For the purposes of my blog I will use her recipe method with my pictures. I plan on giving this oil to some people and see if they think it makes a difference.
- 1 cup of rosehips
- 2 cups of chosen carrier oil (for this first attempt I’ve chosen cheap sunflower oil)
- Rinse the hips thoroughly and chop off the hairy heads and the tails. (not sure this step is required if the liquid will is going to be strained through a cheesecloth/muslin)
- As the hips I used were already quite soft this year I didn’t bother to chop them – if yours are still hard you can chop them or bung them in a blender for a bit.

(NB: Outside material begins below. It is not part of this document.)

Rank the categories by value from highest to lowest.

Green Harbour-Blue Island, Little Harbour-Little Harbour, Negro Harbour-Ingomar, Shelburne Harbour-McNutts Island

- Put the hips into a heavy bottomed pot (avoid aluminium pots as they react with the rosehips and compromise the vitamin C), and then add the carrier oil. Clare used almond oil, but this is considerably more expensive than sunflower oil, so I have used sunflower oil first time round, and if I’m happy with the outcome and confident then I’ll use a more expensive one in future.

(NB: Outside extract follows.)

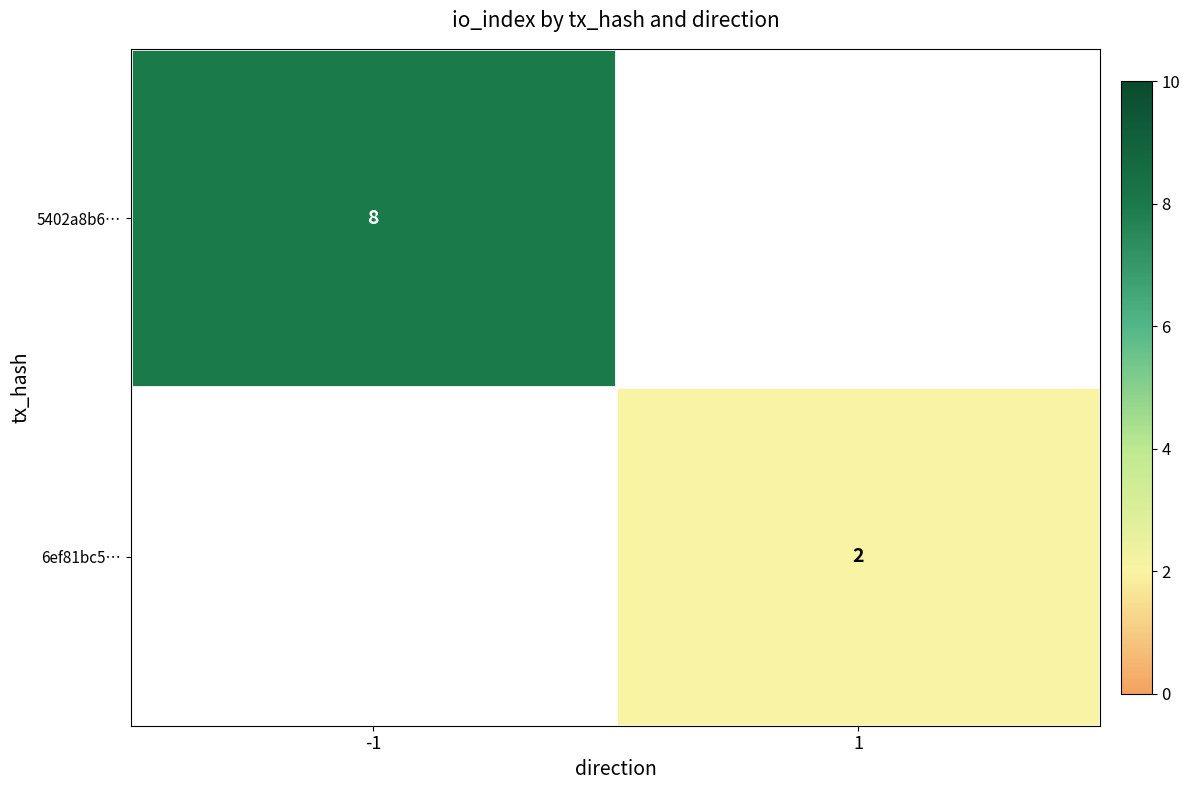

The 6ef81bc5… series shows 2 at 1. True or false?

True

- Let the mixture bubble away, occasionally taking the lid off to give it a quick stir and make sure it all looks OK. I let it simmer for about four hours as my hips were quite squishy – for harder hips you may want to leave it cooking for up to eight hours.
- Take the oil and hip mixture and strain it – I used a jelly strainer – but some layers of cheesecloth laid over a glass measuring jug will do.
- Once the mixture is strained and all traces of the rosehips removed you can decant the oil into jars.
The oil definitely has a rosehip fragrance. I think I might have had the temperature a bit too high and might have fried the rosehips so suggest keeping it on a very low heat for several hours. The volume does not decrease by much so I managed to fill a 750ml brandy bottle and the smaller one above.
Sloe Gin Chocolate Truffles 01/01/2011
The last few weeks have been manic. Our Duck ‘n’ Donuts night was a massive hit. We have since made duck soup from the carcass’s and have the minced meat and vegetables in the freezer waiting to be turned into meatballs for a third meal.
Christmas day and boxing day have passed, and I still have some Sole Gin Chocolate Truffles to nosh on. The sloes were used to make Sloe Gin and are now soaked in the gin and sitting in the freezer. Having now made them, and been eating them over the last few days I can vouch for this recipe.
25g/1oz unsalted butter
75ml/3fl oz/5tbsp double cream
225g/8oz good quality Belgian chocolate
75g stoned sloes, broken up and softened with a pestle and mortar
2 tbsp sloe gin
1. Line a Swiss roll tin with baking parchment. Please note that I just used a round ceramic bowl, which seemed to do the trick, so don’t be put off by this.
2. Place butter and cream in a small saucepan and bring slowly to the boil, stirring constantly. Boil for one minute then remove from the heat.
3. Break the Belgian chocolate into pieces and add to the cream. Stir until melted, then mix in the sloes and sloe gin.
4. Pour the mixture into the prepared swiss roll tin and chill in the fridge for about 2 hours until firm.
5. Break off pieces of the mixture and roll into balls. Chill for a further 30 minutes before finishing the truffles.
6. I just coated them in coca powder, but there are recipes that suggest rolling them in hazelnuts, but I couldn’t wait to try them.
7. Place the truffles in paper cases and refrigerate to set.